For the moment, however, I can exit the drawing rooms behind. At last, nosotros are at war. This part is confusing in a whole new way. Titles and ranks are used interchangeably by the narrator. Aide-de-camps assemble in shoals in anterooms, i indistinguishable from the other. New characters arrive with every turn of the page. Come on, I keep thinking – let'south become the fighting started, and sparse the field out a piddling.
My edition has near no footnotes, so I read with my telephone at my elbow, in case I experience that I need to know what is meant by "a native of Little Russia" (a Ukrainian, basically), but more often than not I just button on, blinkered by ignorance. More knowledge would only slow my stride. I am sure information technology will all brand sense in the cease.
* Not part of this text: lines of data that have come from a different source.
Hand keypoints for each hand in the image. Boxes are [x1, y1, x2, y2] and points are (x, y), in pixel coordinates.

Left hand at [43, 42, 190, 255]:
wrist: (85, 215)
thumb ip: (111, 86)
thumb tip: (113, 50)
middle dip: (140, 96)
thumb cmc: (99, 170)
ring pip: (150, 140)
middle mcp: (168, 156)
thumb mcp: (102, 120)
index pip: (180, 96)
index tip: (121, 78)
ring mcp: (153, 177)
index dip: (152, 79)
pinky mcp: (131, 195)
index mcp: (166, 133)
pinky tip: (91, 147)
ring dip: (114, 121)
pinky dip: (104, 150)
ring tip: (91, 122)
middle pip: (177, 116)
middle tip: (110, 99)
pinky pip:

"Are you still reading State of war and Peace?" says my youngest son, finding me hunched over the volume in the kitchen.
"What practice you mean, still?" I say.
"You lot know information technology's on Television set, right?"
"Yes, that's the whole … never mind."
I finally put down the book just after midnight, on page 186. The type is tiny, by the way. Did I mention that?
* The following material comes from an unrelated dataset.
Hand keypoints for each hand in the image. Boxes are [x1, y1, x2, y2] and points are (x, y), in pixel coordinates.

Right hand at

Twenty-four hour period four
Battle, when it finally comes, is gripping. I can't imagine skipping this function. What is usually referred to every bit the Fog of War is here, rendered in all its terrifying confusion. Even success on the battlefield happens by accident, when orders are delivered and the battery commanded past Tushin fails to retreat. The experiences of Nicholas Rostov are particularly bright, considering I saw them on Television set quite recently.
Past now I experience I take caught the rhythm of the novel, and adult an instinct for knowing when a character is not going to problem me again, then I needn't worry also much near his rank or nickname. I now find myself dorsum in St Petersburg, and I have been abroad just long plenty to forget who anybody is. Some 230 pages in, I realise with a beginning that Helene Kuragina is actually the daughter of the person I have been calling Prince Basil. I am sure I was meant to know this before. When I go back to consult the Goggle box version, I see this was made clear in the first 3 minutes. Every folio I read from now on is uncharted territory, at least until episode two arrogance.
I'm already 1 6th of the way through War and Peace; with luck and a off-white wind, I effigy I can beat the vi-part TV adaptation past a week. And when at some point in the futurity I find myself bedridden, I can just scout erstwhile episodes of Glory Antiques Road Trip. I will have earned it.